Lin Chuang Er Bi Yan Hou Ke Za Zhi

Department of Otolaryngology, the Second Affiliated Hospital of Sun-Yat-Sen University, Guangzhou, 510120, China.

Published: August 2005

Objective: To analyze the clinical manifestation of attic retraction pocket.

Method: Ninety-two patients with 118 involved ears were studied. The clinical data including clinical manifestation, endoscopic findings and gradings,hearing tests, imaging findings and accompanying lesions.

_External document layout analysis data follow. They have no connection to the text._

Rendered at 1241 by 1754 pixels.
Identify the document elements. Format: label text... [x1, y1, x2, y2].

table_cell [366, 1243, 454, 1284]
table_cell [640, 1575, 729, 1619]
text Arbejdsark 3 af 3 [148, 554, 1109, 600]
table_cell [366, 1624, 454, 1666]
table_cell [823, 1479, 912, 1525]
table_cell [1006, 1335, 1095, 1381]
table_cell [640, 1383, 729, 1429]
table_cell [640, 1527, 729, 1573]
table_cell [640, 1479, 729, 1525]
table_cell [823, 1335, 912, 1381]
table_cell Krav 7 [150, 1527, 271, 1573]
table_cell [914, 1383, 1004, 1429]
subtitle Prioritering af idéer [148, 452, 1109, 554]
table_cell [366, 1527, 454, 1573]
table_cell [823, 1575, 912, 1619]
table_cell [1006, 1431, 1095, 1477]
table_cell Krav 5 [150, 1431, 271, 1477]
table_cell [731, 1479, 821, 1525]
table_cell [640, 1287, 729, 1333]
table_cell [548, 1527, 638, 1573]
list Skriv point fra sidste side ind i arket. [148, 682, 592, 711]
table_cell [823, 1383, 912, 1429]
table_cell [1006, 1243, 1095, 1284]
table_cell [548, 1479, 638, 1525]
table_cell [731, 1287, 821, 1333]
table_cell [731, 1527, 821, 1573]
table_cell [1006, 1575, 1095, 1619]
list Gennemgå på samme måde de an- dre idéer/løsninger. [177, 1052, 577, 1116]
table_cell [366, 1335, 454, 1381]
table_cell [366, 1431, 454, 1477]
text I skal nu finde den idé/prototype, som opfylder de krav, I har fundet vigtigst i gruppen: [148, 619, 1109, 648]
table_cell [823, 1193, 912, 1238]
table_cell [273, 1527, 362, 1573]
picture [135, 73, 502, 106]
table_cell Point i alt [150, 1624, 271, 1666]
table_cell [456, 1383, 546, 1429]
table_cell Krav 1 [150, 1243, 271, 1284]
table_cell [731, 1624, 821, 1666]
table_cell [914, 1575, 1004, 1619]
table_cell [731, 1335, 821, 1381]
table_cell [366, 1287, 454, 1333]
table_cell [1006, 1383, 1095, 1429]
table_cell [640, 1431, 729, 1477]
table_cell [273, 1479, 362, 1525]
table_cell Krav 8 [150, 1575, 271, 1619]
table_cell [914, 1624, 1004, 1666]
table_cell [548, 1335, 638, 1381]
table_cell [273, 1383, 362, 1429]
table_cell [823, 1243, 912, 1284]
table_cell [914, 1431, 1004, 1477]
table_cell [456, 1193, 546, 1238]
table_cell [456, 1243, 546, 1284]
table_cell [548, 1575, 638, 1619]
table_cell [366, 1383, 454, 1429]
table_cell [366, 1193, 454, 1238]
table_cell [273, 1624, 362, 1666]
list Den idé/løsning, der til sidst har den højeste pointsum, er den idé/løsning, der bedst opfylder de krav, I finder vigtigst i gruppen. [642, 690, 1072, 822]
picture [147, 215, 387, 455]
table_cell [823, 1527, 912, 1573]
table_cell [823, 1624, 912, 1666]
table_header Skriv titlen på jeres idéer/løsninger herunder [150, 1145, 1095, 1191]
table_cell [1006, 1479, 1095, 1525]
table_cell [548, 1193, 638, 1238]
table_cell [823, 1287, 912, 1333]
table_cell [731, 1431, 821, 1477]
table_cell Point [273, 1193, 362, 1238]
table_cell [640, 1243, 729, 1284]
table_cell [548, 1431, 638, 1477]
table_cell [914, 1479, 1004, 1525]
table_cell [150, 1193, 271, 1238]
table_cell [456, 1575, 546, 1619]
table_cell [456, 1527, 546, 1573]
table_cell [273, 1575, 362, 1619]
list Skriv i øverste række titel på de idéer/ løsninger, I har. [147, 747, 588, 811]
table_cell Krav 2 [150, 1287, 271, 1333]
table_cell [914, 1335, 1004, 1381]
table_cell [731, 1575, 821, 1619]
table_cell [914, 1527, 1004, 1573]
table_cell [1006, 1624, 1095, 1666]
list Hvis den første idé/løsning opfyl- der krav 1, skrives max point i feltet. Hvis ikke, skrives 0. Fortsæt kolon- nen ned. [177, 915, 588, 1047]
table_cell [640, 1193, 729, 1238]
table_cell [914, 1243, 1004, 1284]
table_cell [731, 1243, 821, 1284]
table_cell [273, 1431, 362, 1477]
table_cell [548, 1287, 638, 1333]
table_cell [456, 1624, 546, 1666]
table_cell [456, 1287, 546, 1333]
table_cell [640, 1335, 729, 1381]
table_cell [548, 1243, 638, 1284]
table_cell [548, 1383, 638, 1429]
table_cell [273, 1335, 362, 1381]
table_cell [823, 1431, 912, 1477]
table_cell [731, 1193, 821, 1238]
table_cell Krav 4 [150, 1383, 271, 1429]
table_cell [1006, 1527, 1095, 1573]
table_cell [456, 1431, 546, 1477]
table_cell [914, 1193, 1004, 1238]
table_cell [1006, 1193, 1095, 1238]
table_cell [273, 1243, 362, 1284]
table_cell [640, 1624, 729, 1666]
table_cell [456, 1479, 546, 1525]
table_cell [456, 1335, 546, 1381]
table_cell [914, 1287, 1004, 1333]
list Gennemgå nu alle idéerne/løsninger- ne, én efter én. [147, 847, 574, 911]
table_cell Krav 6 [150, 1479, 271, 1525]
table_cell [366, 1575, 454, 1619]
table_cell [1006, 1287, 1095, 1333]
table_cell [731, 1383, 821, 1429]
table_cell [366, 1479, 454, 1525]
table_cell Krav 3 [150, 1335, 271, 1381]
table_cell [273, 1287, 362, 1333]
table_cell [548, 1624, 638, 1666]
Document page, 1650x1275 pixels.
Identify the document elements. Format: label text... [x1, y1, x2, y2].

Result: According to Tos's grades, 15 ears (14/118,12.7%) belonged to stage I, 48 (42/118, 40.7%) belonged to stage II, 23 (23/104,19.5%) belonged to stage III and 32 (32/118, 27.1%) belonged to stage IV. Patients always complained of ear blockage,hearing loss and tinnitus. Accompanying lesions including otitis media with effusion, middle ear atelectasis, adhesive otitis media and retraction pocket cholesteatoma could be found by endoscopy. The results of pure audiometry were related to the grades of lesions. Most patients had conductive hearing loss and a few patients had mixed hearing loss. The tympanometry in most cases was type B or C. Imaging examination (CT or X-ray) of 97 ears showed poor pneumatization of mastoids and there was a significant difference between involved group and control group (P < 0.01).

Conclusion: The attic retraction pocket reflected the negative pressure of middle ear and its pathogenesis was related with the function of Eustachian tube, inflammation and pneumatization of mastoid. Since it had a risk to develop into retraction pocket cholesteatoma, following-up and interferon to early or middle stage lesion should be paid more attention.